Gli stessi numeri presentati dalle diverse cooperative presenti alla conferenza stampa (Fraternità, Il Mosaico, Un sole per tutti, Cascina Clarabella, Tempo libero) confermano che quella dell'accogliuenza dei profughi non lascia spazio ad alcun dubbio sulla "scarsa" redditività di questa attività. Anzi. Con quanto passa lo Stato alle cooperative (35 euro al giorno per ogni profugo accolto con il sistema Cas e secondo quanto stabilito dai progetti Sprar) non c'è molto da sprecare, anche perché, è stato sottolineato, ogni cooperativa mette a punto per ciascuno dei suoi ospiti progetti personalizzati. "Se il ministro Salvini - è stato sottolineato nel corso della conferenza stampa - dovesse dare seguito all'idea di ridurre a 25 euro al giorno il contributo, per molte cooperative sarebbe impossibile continuare a operare".

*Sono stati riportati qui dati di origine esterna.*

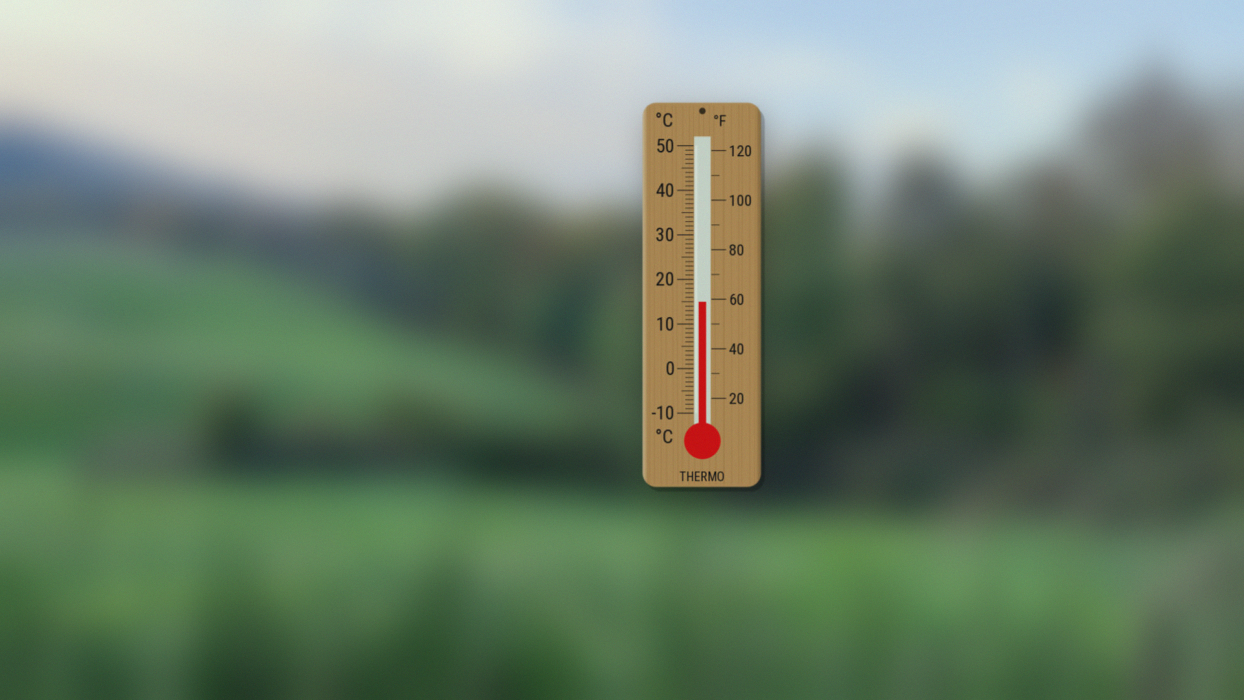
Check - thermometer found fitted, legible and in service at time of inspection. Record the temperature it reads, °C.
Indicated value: 15 °C
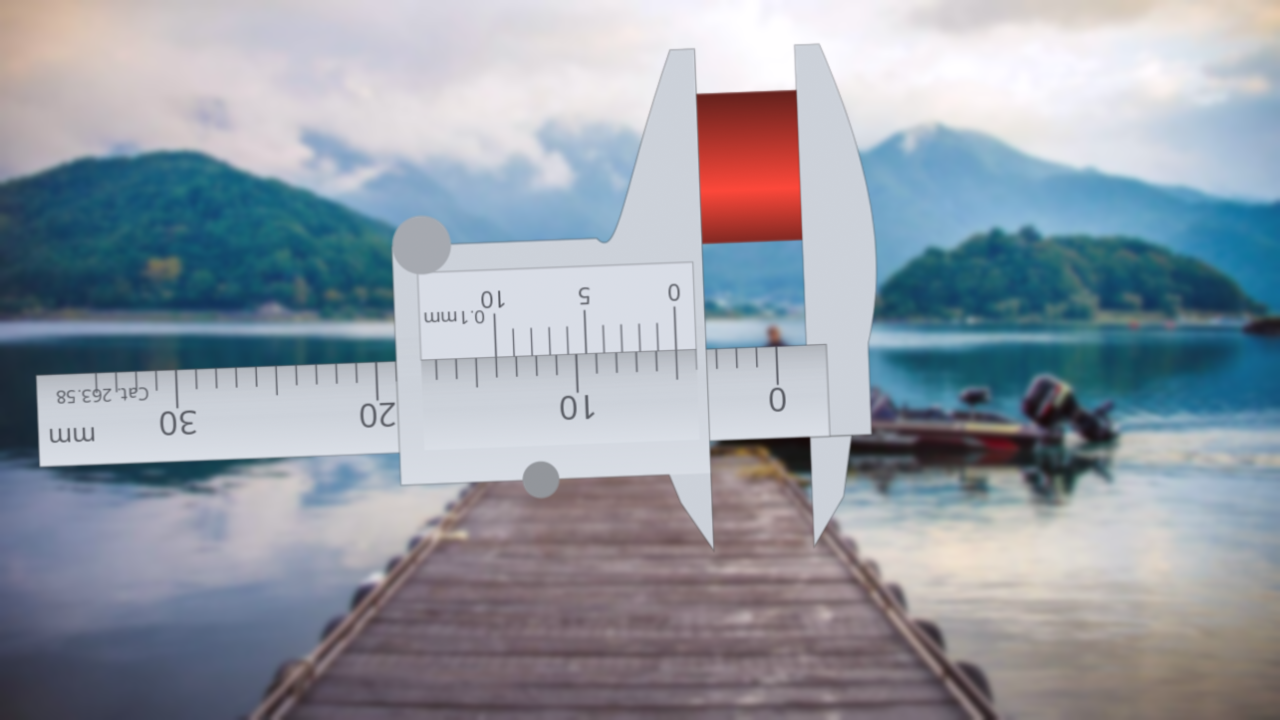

Gli scenari che vanno adombrandosi all'orizzonte non sembrano però limitare l'azione di quella parte di cooperazione che si occupa di accoglienza. Anzi. A breve grazie alla collaborazione tra Confcooperative, Università Cattolica, Federalberghi, Svi e altre realtà prenderà il via un'azione formativa condivisa sul territorio. Duplice lo scopo di questa iniziativa: aiutare le cooperative, in costesti oggettivamente difficili e segnati da grandi chiusure, a comunicare ai territori di riferimenti ciò che stanno facendo su questo fronte; in secondo luogo aiutare le stesse cooperative a conoscere meglio i contesti geopolitici da cui arrivano i profugi ospitati.
"Tutto questo- è stata la conclusione di Marco Menni - per far comprendere che l'accoglienza dei profughi è solo l'ultima risposta, in ordine di tempo, che il mondo della cooperazione bresciana ha dato a bisogni del territorio".